§ **Task to complete**
Report every line below that has the string "shadow" in it.

(Data records)
════════════════
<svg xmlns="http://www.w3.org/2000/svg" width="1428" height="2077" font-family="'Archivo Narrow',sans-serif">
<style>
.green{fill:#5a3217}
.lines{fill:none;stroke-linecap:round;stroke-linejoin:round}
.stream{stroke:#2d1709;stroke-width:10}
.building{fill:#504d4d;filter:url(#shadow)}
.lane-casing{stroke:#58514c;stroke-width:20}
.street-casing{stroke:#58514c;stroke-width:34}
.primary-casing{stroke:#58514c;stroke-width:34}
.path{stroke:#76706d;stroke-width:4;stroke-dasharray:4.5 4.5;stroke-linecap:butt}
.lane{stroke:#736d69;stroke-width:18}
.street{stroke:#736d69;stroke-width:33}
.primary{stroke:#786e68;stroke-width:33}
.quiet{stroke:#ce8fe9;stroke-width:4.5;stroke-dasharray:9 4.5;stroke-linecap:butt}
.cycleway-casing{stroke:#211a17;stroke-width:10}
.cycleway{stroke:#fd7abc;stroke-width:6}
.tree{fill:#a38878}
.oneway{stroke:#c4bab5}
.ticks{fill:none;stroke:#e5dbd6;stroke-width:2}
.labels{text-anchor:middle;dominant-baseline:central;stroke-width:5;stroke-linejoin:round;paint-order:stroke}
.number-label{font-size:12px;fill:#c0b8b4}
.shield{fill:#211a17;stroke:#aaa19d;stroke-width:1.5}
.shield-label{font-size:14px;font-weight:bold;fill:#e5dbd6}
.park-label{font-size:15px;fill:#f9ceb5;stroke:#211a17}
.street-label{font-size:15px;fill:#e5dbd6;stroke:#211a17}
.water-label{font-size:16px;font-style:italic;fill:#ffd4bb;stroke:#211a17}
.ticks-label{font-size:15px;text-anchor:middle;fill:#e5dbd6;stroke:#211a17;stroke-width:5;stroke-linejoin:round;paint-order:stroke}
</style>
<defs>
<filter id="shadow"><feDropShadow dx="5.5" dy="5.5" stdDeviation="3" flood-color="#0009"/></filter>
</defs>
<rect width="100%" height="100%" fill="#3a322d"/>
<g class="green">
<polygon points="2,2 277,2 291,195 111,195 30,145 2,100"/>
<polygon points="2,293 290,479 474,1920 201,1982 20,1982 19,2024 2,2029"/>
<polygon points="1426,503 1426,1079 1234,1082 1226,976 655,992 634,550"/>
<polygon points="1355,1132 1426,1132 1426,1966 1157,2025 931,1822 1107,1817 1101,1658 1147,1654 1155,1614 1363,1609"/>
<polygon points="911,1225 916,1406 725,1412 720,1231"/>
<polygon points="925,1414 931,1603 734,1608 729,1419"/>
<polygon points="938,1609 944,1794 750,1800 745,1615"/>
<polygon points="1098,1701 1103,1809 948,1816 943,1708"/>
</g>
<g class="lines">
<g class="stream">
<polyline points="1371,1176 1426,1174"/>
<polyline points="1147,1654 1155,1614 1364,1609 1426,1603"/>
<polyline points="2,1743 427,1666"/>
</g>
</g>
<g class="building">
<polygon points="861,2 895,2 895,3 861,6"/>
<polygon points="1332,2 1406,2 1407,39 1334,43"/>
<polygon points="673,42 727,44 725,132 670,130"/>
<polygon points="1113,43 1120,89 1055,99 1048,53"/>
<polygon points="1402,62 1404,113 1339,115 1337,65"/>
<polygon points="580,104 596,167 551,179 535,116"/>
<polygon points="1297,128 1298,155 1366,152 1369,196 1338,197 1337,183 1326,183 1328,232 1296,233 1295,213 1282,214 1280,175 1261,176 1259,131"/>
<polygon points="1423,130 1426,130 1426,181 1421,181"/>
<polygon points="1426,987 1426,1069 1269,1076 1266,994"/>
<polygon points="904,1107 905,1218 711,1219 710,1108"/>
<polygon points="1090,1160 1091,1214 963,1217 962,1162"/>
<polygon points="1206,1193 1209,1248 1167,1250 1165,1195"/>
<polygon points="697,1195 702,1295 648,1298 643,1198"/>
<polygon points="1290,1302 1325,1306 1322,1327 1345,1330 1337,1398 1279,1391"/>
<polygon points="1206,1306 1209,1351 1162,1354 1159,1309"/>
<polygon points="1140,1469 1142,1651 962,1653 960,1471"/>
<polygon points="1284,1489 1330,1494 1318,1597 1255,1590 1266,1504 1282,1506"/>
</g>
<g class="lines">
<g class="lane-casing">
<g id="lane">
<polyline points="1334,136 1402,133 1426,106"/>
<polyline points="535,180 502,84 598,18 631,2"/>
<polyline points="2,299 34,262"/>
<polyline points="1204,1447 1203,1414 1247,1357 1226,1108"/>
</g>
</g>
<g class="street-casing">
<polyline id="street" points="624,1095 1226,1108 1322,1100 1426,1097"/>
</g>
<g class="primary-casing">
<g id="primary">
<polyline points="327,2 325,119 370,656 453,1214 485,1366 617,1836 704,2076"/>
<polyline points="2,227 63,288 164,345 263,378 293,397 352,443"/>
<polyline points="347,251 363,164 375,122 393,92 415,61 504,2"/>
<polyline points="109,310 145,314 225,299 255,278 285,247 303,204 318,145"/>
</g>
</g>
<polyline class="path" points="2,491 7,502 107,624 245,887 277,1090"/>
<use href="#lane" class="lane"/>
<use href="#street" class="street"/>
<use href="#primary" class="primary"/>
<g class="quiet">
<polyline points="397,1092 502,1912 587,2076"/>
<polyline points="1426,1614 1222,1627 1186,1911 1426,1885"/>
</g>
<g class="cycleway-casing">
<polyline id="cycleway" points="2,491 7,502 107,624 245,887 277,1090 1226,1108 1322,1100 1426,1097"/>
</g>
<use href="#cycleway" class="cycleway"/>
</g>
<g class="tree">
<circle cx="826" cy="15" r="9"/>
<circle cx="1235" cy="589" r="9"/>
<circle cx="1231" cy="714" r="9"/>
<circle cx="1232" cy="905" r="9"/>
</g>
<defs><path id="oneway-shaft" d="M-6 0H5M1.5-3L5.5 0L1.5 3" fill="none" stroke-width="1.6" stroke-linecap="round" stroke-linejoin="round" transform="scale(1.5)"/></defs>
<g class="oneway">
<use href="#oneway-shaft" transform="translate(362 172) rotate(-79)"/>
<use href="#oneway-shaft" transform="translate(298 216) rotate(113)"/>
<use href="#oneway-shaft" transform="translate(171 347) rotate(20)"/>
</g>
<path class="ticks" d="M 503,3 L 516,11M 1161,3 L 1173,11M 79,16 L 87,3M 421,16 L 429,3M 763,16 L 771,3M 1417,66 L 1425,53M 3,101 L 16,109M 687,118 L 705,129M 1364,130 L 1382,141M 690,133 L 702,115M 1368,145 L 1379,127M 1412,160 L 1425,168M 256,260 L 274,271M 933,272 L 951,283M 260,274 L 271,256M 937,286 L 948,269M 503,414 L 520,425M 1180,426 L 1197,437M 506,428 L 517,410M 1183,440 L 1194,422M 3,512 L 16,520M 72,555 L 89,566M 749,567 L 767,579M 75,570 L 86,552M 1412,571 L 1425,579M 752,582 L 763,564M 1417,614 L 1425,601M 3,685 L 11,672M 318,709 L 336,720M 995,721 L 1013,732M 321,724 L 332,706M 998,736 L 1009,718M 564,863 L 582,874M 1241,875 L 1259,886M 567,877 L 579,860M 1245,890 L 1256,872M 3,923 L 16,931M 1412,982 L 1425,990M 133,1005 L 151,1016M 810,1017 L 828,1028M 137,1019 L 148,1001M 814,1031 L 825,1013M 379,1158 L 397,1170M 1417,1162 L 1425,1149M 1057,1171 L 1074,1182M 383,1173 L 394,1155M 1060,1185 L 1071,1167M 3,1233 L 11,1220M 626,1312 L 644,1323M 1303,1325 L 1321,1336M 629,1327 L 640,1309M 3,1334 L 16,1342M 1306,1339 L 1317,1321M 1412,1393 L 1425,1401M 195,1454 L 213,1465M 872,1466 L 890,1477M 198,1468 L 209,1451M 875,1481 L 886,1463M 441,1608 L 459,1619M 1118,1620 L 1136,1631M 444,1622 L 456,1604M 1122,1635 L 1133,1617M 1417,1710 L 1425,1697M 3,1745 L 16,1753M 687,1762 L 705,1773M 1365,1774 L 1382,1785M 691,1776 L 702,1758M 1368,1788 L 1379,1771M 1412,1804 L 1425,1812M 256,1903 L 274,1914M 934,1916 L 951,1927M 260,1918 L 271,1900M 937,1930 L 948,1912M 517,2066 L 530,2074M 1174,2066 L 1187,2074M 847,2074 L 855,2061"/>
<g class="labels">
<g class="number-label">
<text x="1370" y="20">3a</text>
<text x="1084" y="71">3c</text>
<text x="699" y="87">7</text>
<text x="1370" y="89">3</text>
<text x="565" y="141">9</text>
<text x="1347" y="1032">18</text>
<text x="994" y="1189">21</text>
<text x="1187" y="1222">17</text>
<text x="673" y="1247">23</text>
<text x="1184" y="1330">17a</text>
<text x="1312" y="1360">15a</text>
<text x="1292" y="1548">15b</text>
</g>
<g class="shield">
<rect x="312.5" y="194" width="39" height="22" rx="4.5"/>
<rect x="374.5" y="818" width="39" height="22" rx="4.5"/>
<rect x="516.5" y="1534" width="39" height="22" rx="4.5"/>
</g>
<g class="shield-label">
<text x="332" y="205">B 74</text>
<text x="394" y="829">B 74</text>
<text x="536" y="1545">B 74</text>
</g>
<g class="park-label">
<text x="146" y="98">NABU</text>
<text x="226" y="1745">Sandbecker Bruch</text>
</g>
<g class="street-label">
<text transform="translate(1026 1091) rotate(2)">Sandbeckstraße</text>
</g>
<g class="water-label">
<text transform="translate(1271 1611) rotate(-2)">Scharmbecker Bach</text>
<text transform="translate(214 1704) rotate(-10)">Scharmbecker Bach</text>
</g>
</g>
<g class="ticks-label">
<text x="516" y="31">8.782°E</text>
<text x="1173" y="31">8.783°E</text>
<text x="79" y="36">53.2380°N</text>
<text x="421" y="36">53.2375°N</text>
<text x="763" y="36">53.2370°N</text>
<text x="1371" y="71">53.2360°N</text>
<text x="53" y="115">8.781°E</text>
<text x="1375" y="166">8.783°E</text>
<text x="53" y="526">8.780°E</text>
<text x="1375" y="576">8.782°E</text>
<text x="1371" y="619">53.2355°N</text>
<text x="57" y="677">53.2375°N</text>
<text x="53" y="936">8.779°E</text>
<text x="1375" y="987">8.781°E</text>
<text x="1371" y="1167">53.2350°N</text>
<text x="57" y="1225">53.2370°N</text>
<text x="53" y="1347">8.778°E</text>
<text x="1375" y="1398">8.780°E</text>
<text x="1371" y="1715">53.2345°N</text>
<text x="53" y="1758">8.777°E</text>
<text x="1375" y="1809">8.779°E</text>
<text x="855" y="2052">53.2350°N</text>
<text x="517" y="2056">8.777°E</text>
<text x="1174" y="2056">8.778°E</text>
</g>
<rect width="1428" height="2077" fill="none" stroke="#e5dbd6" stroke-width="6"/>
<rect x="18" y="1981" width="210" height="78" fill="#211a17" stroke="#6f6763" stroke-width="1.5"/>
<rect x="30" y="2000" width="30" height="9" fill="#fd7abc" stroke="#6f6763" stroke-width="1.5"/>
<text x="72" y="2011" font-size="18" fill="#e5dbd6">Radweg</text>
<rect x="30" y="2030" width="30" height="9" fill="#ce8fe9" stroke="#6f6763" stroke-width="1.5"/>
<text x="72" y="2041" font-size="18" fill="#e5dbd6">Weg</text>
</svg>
════════════════
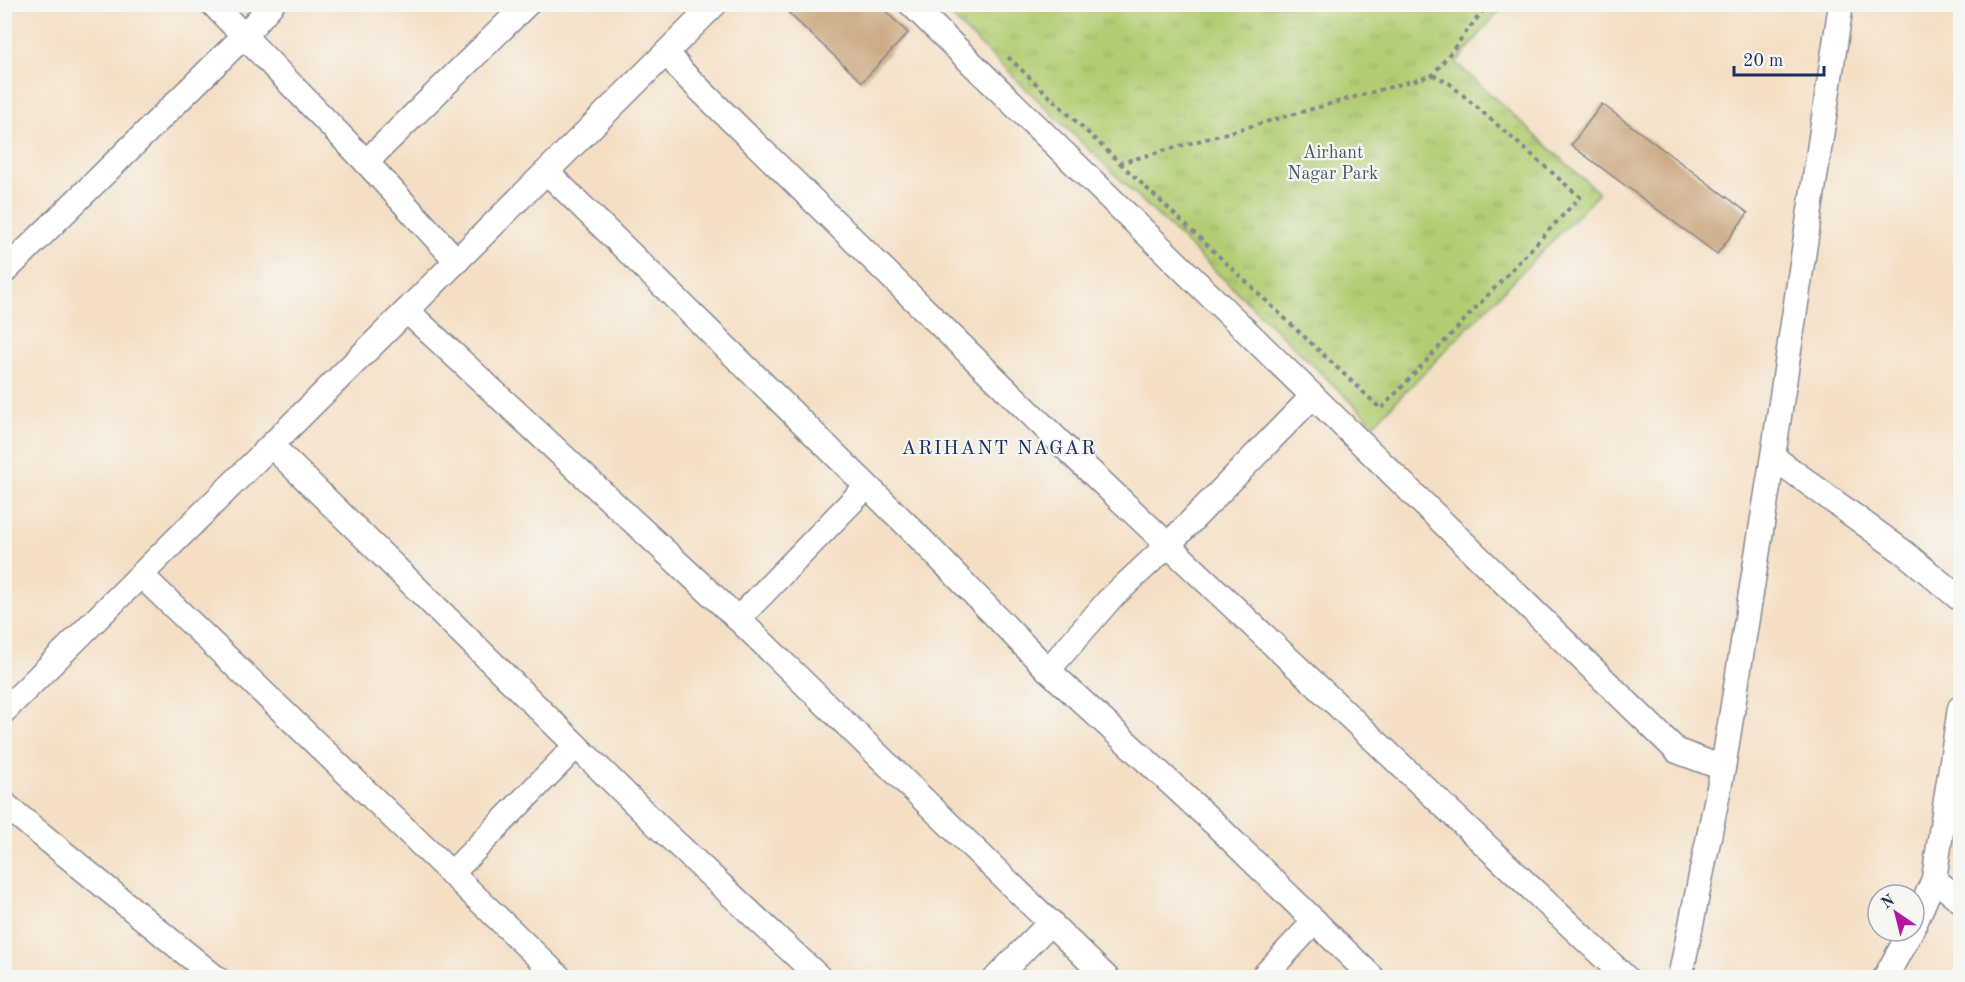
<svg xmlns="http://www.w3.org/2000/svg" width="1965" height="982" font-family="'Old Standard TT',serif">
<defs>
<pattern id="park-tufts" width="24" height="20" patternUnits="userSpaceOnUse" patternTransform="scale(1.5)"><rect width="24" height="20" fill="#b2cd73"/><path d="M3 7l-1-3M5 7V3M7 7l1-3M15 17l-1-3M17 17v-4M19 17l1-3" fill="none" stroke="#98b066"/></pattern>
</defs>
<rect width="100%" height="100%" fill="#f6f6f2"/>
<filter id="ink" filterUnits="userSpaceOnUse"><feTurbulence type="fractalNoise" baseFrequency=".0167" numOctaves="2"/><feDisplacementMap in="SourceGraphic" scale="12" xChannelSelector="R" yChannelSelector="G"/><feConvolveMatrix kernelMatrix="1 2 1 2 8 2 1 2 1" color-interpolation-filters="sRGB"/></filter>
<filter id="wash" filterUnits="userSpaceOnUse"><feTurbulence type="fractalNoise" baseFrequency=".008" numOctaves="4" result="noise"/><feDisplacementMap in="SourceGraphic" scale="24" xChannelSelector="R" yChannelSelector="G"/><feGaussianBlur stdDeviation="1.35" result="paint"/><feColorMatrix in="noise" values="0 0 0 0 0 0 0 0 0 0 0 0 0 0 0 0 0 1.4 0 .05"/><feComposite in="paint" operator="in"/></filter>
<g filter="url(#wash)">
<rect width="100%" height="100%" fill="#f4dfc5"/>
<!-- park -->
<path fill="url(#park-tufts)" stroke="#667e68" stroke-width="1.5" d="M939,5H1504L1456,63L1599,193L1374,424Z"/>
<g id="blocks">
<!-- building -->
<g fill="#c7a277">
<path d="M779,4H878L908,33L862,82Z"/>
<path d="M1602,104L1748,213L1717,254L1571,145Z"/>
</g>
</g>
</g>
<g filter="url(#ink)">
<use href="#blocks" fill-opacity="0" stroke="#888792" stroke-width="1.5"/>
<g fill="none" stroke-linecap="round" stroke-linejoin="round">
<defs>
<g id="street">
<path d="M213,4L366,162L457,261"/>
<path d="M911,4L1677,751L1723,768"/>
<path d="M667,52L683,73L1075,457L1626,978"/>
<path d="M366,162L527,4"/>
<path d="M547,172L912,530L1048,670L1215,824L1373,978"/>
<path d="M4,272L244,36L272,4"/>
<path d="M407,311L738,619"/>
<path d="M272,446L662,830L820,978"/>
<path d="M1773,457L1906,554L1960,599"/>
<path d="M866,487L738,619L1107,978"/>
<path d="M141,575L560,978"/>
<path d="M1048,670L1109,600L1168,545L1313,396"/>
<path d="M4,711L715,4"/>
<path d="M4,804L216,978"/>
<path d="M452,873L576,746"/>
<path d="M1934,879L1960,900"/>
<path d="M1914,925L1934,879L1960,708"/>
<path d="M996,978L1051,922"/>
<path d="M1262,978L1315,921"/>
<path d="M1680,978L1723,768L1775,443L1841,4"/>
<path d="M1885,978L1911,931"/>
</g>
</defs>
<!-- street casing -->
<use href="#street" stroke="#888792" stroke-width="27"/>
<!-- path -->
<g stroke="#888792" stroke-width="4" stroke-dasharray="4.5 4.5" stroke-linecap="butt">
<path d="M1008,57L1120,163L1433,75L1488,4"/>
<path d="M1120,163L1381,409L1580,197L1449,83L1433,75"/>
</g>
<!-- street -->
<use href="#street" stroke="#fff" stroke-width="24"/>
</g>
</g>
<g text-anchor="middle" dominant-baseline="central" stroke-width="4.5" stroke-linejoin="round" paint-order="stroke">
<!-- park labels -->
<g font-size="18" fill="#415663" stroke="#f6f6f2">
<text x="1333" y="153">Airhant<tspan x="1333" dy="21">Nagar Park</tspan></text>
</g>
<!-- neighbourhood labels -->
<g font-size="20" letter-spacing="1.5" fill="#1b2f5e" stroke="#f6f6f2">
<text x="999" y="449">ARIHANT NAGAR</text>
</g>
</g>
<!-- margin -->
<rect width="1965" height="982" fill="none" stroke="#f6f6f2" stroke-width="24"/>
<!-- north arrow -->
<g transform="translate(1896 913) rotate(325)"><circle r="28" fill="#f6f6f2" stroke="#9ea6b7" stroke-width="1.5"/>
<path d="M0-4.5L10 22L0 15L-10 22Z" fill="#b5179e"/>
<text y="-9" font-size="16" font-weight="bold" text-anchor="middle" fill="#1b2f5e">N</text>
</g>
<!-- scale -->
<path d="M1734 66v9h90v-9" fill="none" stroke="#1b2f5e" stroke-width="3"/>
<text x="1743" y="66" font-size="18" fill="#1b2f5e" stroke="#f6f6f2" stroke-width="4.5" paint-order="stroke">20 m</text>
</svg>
════════════════
§ **Output of the exercise**
.building{fill:#504d4d;filter:url(#shadow)}
<filter id="shadow"><feDropShadow dx="5.5" dy="5.5" stdDeviation="3" flood-color="#0009"/></filter>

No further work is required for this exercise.